The rational part of me agreed with the skeptics, but my intuition told me to leave anyway. And I listened to the intuition. I had no idea if I would enjoy or be good at my new job. All I knew is that my year in investment banking taught me that no amount of money is worth spending your life in a cubicle working 100 hours a week. And that was enough to exit the game of finance and look for something else.
That decision ended up being one of the most impactful ones of my life. It sent me on a meandering path as a digital nomad and helped me develop the skills that later inspired me to start writing online. Most importantly, leaving that first job gave me confidence in later years to listen to my intuition when it told me it was time to make a change in my career, romantic life, or how I was living.
Following my intuition has not always led me to good places. I’ve made many mistakes and taken too many wrong turns.
But in learning to take action when the voice inside me says that it’s time to try something new, I’ve avoided the biggest mistake of all: allowing inertia, fear, or social pressure to keep me in a situation that I know is not right.
And over the long run, my refusal to bow down to fear and settle has gotten me closer to designing a life that I’m excited to live.
So…what should my dear friend take from this story?
Should he hear that I listened to my intuition and found a better path and conclude that he should find the courage to quit his job?
Absolutely not. That’s what worked for me, but my friend is a different person.

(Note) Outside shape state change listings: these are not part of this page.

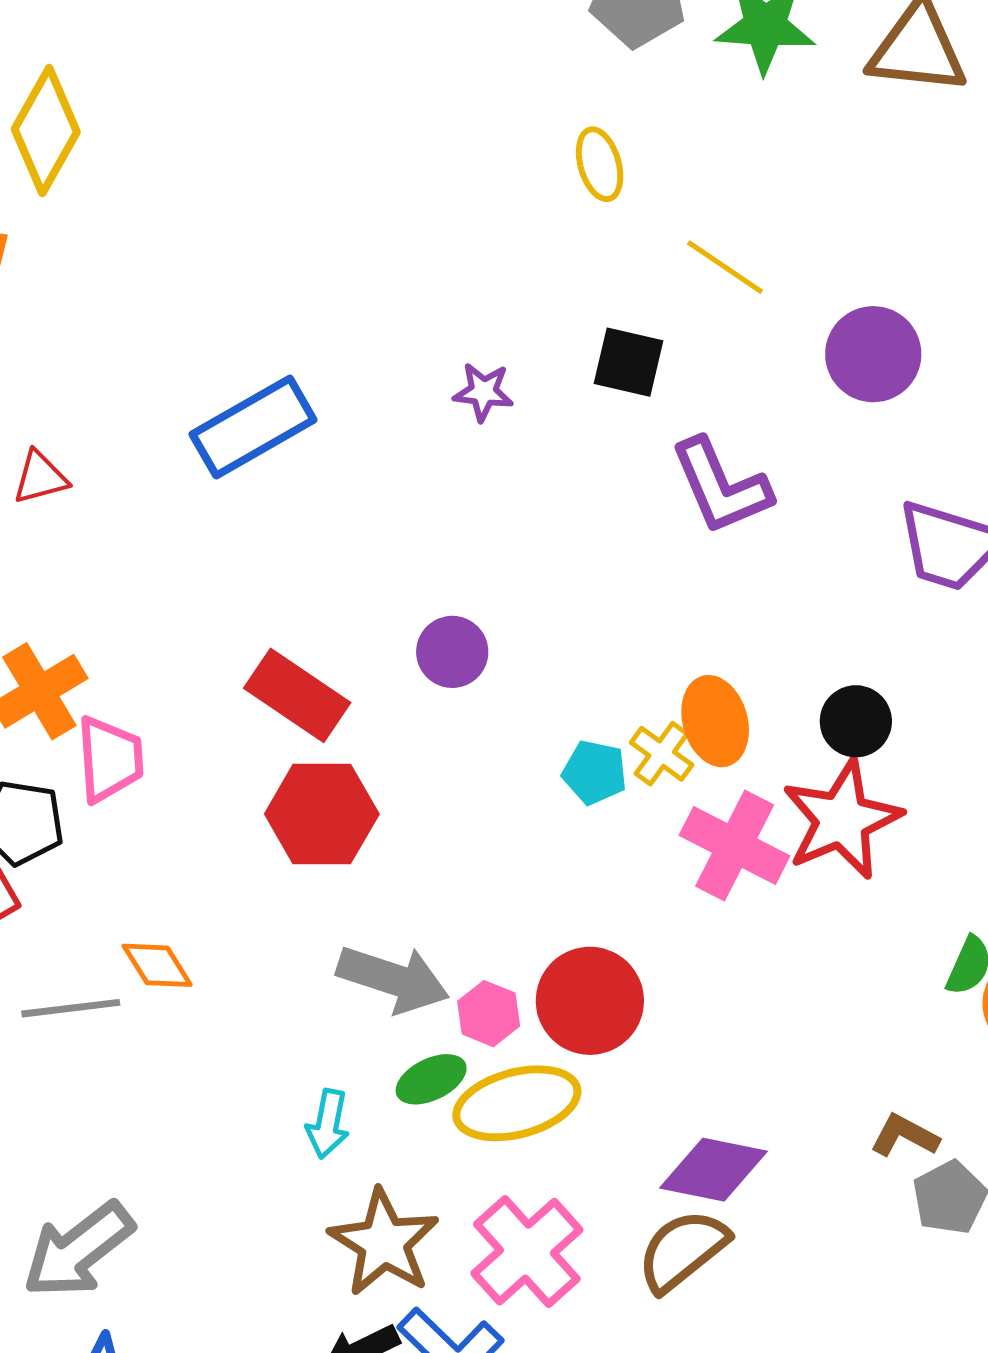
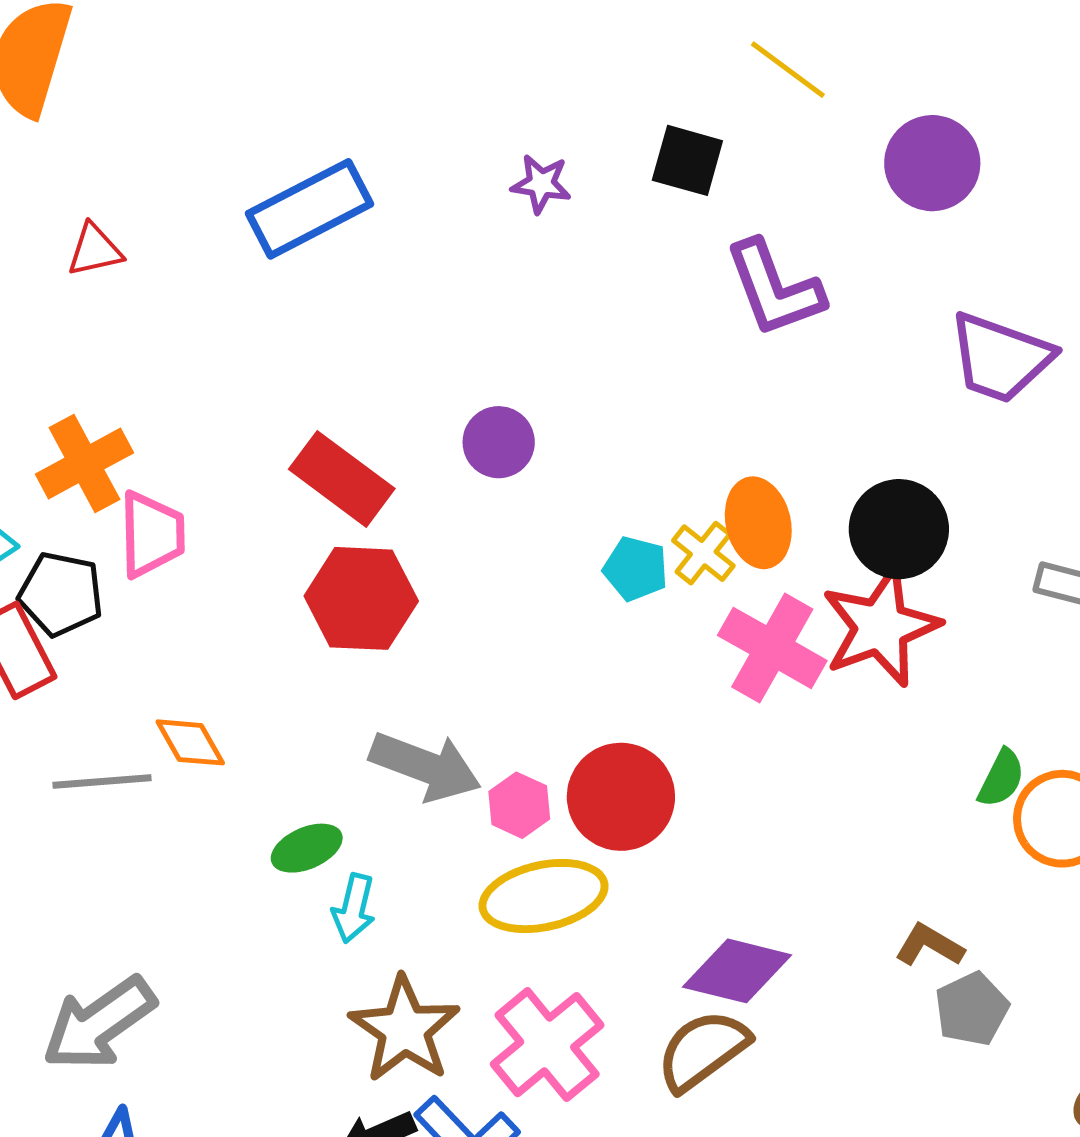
black circle: (856, 721) -> (899, 529), size x1.4
green ellipse: (431, 1079) -> (307, 848), moved

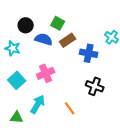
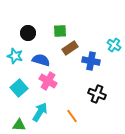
green square: (58, 23) -> (60, 31), turned -32
blue semicircle: (44, 39) -> (41, 60), moved
pink cross: (46, 73) -> (48, 81), turned -36

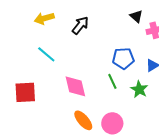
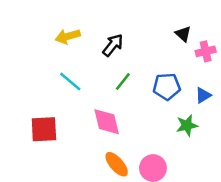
green line: (112, 81) -> (123, 82), moved, turned 63
green star: (139, 89) -> (187, 125), turned 30

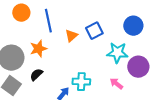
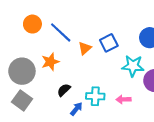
blue line: (48, 21) -> (61, 32), turned -35
black semicircle: (36, 75) -> (64, 90), moved
pink arrow: (116, 84) -> (123, 99), moved, turned -40

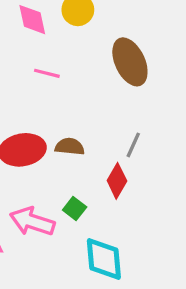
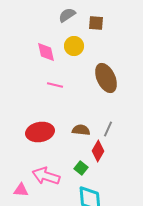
brown semicircle: (70, 147) -> (81, 130), moved
green square: (75, 208) -> (81, 168), moved

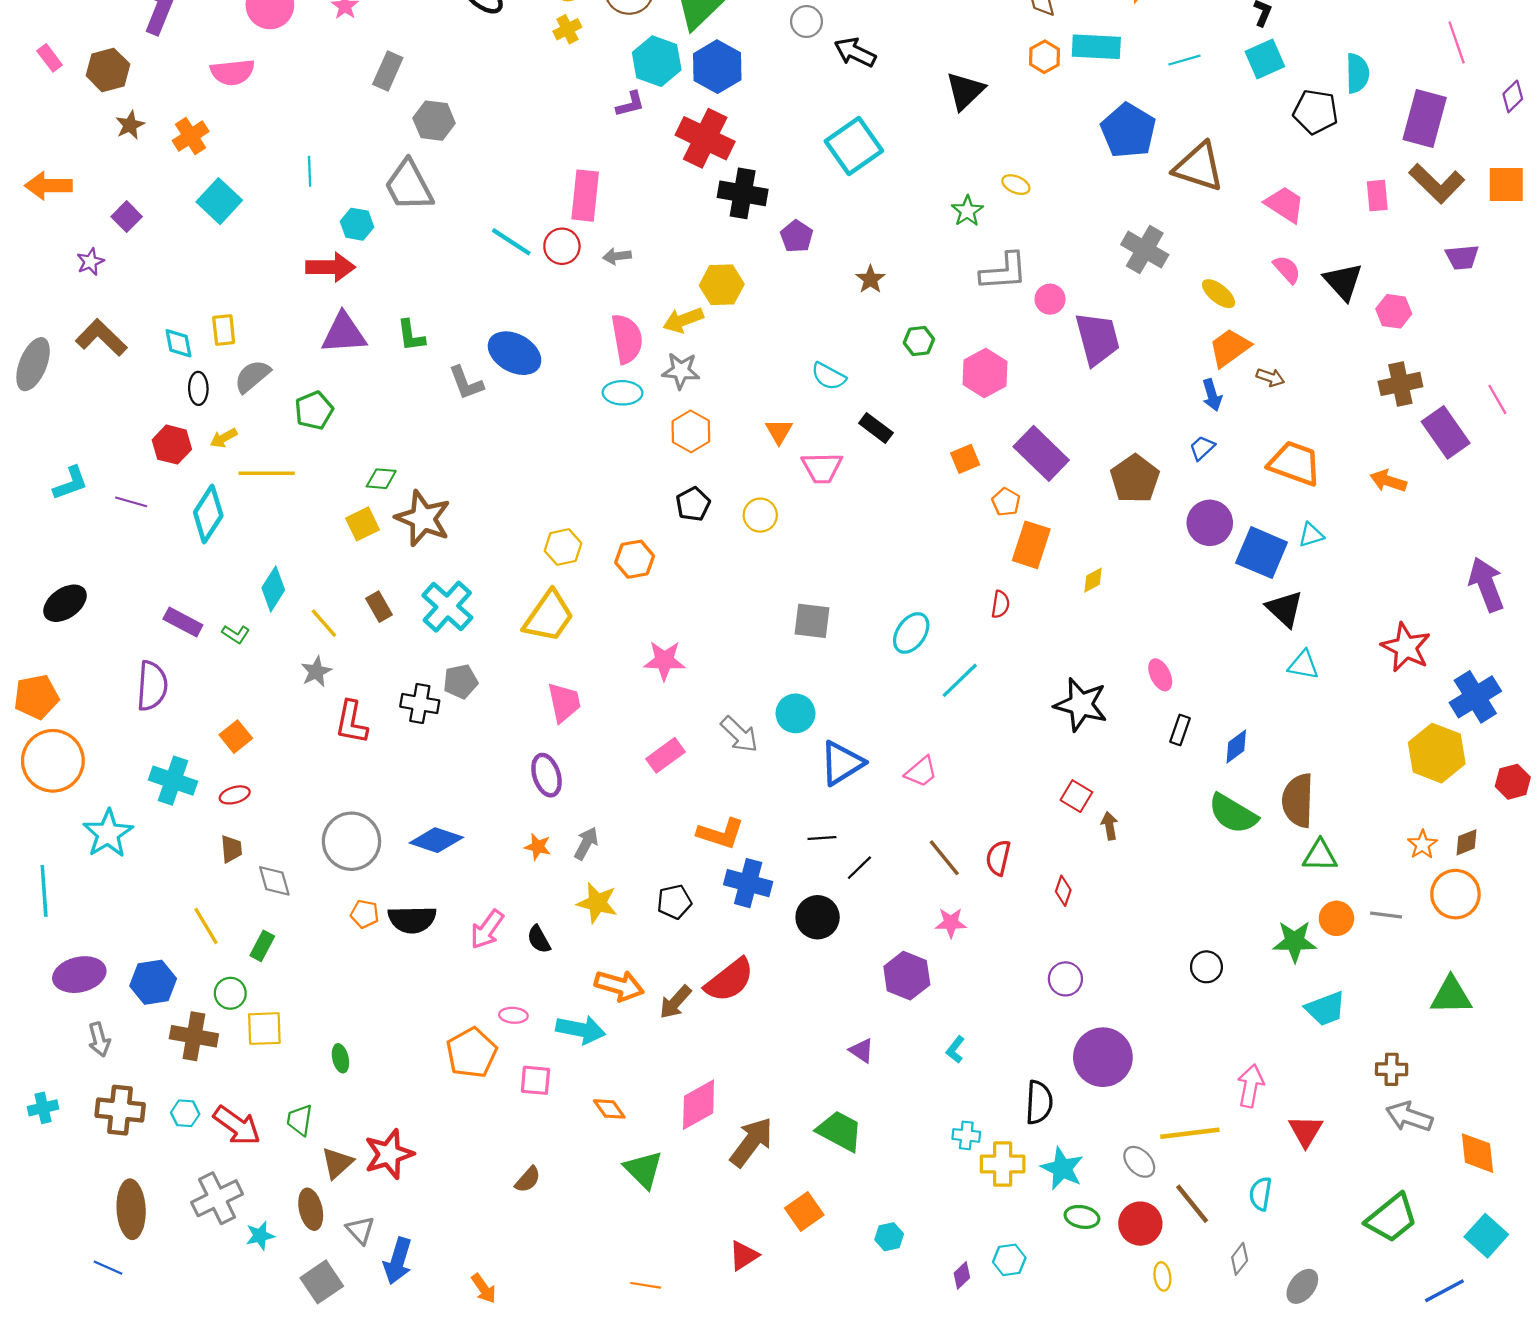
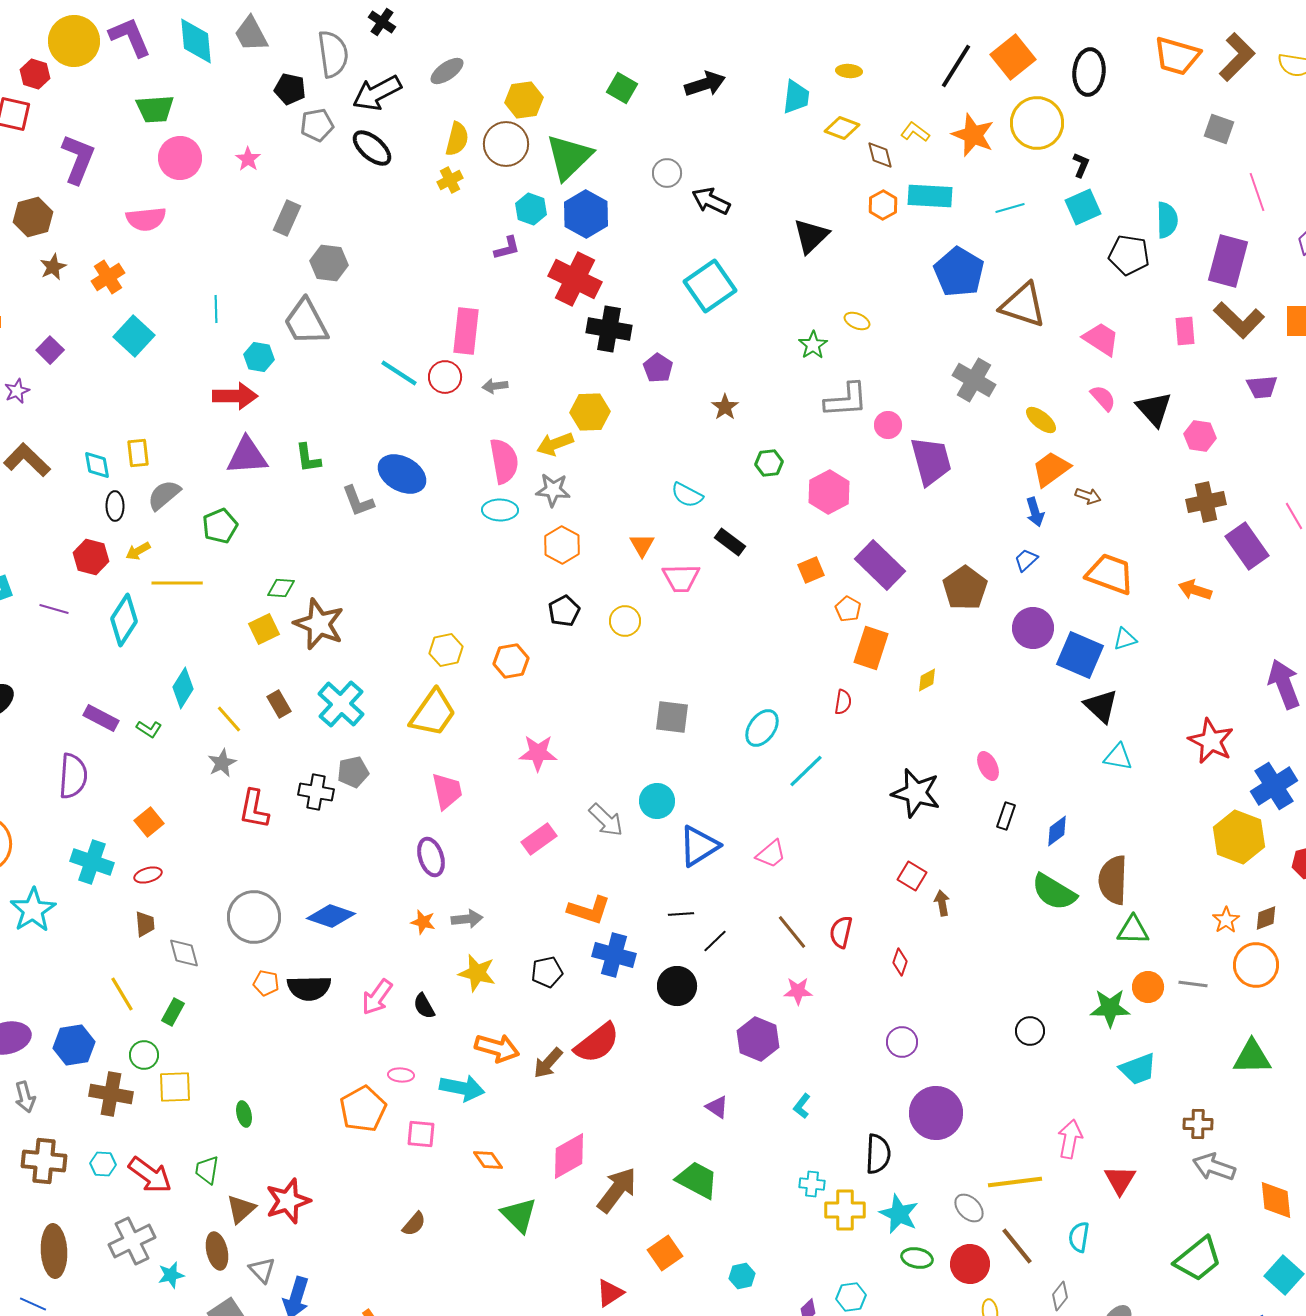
cyan hexagon: (657, 61) -> (531, 209), size x0.7
gray arrow: (586, 843) -> (467, 919), turned 56

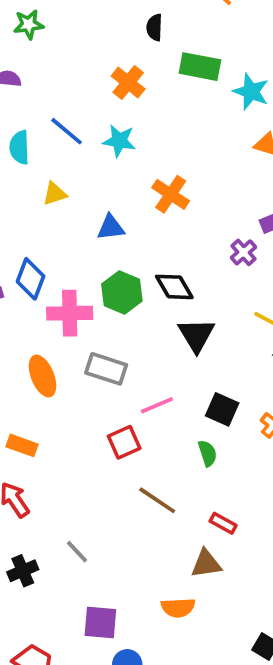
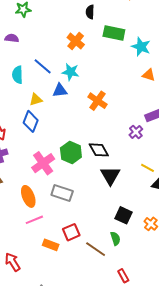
blue triangle: (111, 228) -> (60, 90), moved
blue diamond: (31, 279) -> (31, 121), moved
pink cross: (70, 313) -> (43, 163), turned -35
pink line: (157, 405) -> (34, 220), moved
orange rectangle: (22, 445) -> (51, 245), moved
brown line: (157, 500) -> (96, 249), moved
red rectangle: (223, 523) -> (123, 276), turned 32

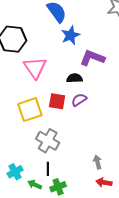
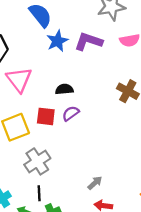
purple L-shape: (92, 58) -> (88, 41), moved
gray cross: (48, 141) -> (37, 161), turned 30
gray arrow: (97, 162) -> (95, 183), turned 64

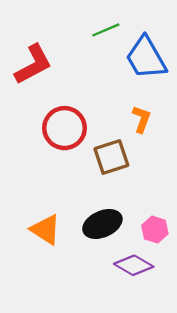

If there’s anything that he or you should take away from this exploration of figuring out what you want, it’s that you should not listen to me or anyone else about what to do with your life.
Only you can answer that question. And I hope some of what we’ve discussed so far will help you with that challenge.
Before we wrap up, I do want to invite my friend to consider one more thing. When we spoke about his conundrum, two dynamics struck me. The first is that he didn’t know what he wanted. I’ve already addressed my thoughts on how to approach this problem.
The second dynamic is that he seemed to be treating his potential job change as a life-or-death decision. And at least part of his decision paralysis stemmed from this feeling that he was making an irreversible decision that may ruin his life.
My invitation to him is to think about the job change in less grave terms. Job changes are consequential, but they are not life-or-death decisions. Treating them as such impedes clear thinking. If you believe making a change may ruin your life, you will likely stay on the current path to avoid that calamity.
The reality is that every job change comes with some set of tradeoffs. You may make less money, lose prestige, or give up perks you enjoy. But in doing so, you may create space for new paths with more of what you want and value. You won’t know for sure until you get clear on what you want or try something different and see how it goes. Even then, you can never quite predict how the future will unfold.
In the end, the decision is up to my friend. And whatever he decides, my hope is that he doesn’t forget to have some fun along the way. This ride won’t last forever. And for you, dear reader, I wish the same.